The Noir Duo and The Raven: La Dimora del Rimosso ep.3

 


Episodio 3: La Donna (La Consapevolezza)




La Donna si fermò al centro del corridoio del primo piano, stringendosi nelle spalle per ripararsi da uno spiraglio di vento che sembrava provenire direttamente dal passato. Guardò la sua ombra allungarsi sulle pareti scrostate della Dimora, poi tese l'orecchio: un leggero fruscio di passi felpati al piano di sopra, un battito d'ali rauco vicino al camino.

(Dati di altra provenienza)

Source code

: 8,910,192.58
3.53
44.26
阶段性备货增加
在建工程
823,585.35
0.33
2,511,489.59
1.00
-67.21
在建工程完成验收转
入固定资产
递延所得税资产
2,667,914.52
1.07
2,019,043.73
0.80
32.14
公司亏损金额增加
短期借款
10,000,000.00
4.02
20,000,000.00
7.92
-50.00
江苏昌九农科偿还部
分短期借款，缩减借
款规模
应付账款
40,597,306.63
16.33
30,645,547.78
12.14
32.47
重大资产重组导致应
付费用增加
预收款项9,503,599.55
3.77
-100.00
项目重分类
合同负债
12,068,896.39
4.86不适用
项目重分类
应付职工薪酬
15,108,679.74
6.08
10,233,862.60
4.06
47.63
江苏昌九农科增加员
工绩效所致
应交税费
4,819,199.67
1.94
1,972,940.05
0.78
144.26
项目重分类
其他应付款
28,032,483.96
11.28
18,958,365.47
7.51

— «Certo che se per rimettere insieme la mia vita devo fare affidamento su un gatto cleptomane e un uccellaccio con manie di grandezza, siamo messi bene anche i miei terapisti,» — sussurrò a mezza voce, con un sorriso amaro che non arrivava agli occhi.

Mentre l'istinto e la logica facevano il lavoro sporco nell'ombra, a lei spettava il compito più faticoso: restare cosciente. Non poteva volare alto come il Corvo per distaccarsi dal dolore, né scivolare via indifferente come il Gatto. Lei doveva camminarci dentro.

Chiuse gli occhi e iniziò a tracciare la mappa mentale della Dimora. Nella realtà, quella non era la pianta di una casa, ma la geografia delle sue ferite. Quella stanza in fondo a destra era il rimpianto per una scelta sbagliata; le scale che scendevano nel buio erano l'ansia dell'incertezza; il salone vuoto era il silenzio di un abbandono. Ogni corridoio che ricordava ed accettava era un pezzo di se stessa che smetteva di farle paura.

Mappare il labirinto significava smettere di essere l'ostaggio della casa e iniziarne a diventare la padrona. Sapeva che i pezzi stavano convergendo. L'istinto aveva preservato la verità cruda (il rullino), la logica aveva trovato il modo di sbloccarla (la chiave), e lei ora aveva la bussola per non perdersi durante l'impatto. Aprì gli occhi, lo sguardo finalmente fermo, e si diresse verso l'esterno.